Records shown -
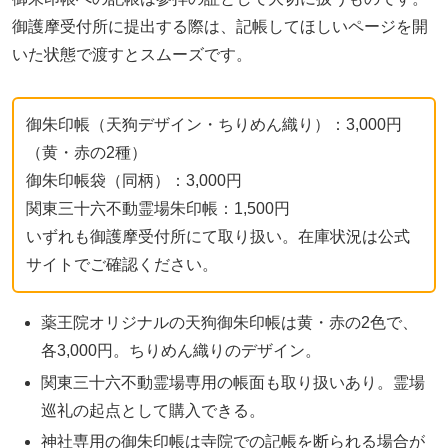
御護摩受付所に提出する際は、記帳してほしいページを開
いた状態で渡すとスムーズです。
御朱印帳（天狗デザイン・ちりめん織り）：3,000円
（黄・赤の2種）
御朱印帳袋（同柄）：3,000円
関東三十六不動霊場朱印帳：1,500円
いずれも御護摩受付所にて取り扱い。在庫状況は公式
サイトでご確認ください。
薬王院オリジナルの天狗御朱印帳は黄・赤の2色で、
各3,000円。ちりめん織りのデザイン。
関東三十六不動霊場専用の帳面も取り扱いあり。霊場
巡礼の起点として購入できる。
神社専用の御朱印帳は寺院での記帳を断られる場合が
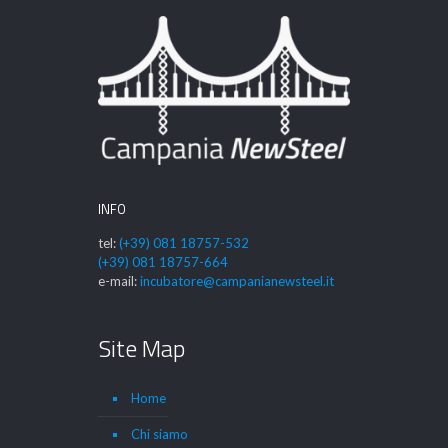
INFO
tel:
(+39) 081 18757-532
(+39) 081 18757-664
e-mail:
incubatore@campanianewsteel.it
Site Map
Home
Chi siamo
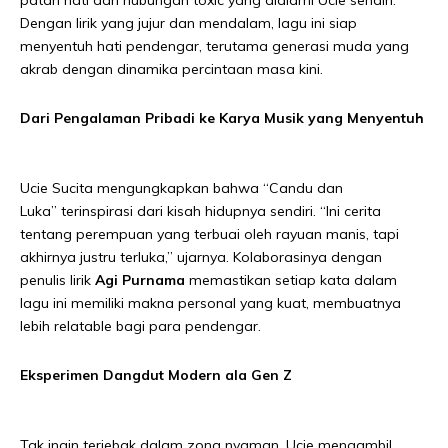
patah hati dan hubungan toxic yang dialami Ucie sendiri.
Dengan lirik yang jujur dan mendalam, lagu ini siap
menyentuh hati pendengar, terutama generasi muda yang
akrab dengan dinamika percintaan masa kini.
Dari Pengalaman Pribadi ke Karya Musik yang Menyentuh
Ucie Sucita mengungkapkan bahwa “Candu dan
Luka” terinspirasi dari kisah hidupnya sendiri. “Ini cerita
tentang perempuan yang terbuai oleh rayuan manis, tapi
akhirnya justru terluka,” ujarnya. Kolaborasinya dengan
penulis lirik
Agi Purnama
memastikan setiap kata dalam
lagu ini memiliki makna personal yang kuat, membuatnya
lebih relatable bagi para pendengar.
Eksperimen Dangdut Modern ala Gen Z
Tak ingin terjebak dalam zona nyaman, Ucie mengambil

Task to complete - Copy the lines above word for word, leaving out the pictures.

Solution for this problem -
御護摩受付所に提出する際は、記帳してほしいページを開
いた状態で渡すとスムーズです。
御朱印帳（天狗デザイン・ちりめん織り）：3,000円
（黄・赤の2種）
御朱印帳袋（同柄）：3,000円
関東三十六不動霊場朱印帳：1,500円
いずれも御護摩受付所にて取り扱い。在庫状況は公式
サイトでご確認ください。
薬王院オリジナルの天狗御朱印帳は黄・赤の2色で、
各3,000円。ちりめん織りのデザイン。
関東三十六不動霊場専用の帳面も取り扱いあり。霊場
巡礼の起点として購入できる。
神社専用の御朱印帳は寺院での記帳を断られる場合が
INFO
tel:
(+39) 081 18757-532
(+39) 081 18757-664
e-mail:
incubatore@campanianewsteel.it
Site Map
Home
Chi siamo
patah hati dan hubungan toxic yang dialami Ucie sendiri.
Dengan lirik yang jujur dan mendalam, lagu ini siap
menyentuh hati pendengar, terutama generasi muda yang
akrab dengan dinamika percintaan masa kini.
Dari Pengalaman Pribadi ke Karya Musik yang Menyentuh
Ucie Sucita mengungkapkan bahwa “Candu dan
Luka” terinspirasi dari kisah hidupnya sendiri. “Ini cerita
tentang perempuan yang terbuai oleh rayuan manis, tapi
akhirnya justru terluka,” ujarnya. Kolaborasinya dengan
penulis lirik
Agi Purnama
memastikan setiap kata dalam
lagu ini memiliki makna personal yang kuat, membuatnya
lebih relatable bagi para pendengar.
Eksperimen Dangdut Modern ala Gen Z
Tak ingin terjebak dalam zona nyaman, Ucie mengambil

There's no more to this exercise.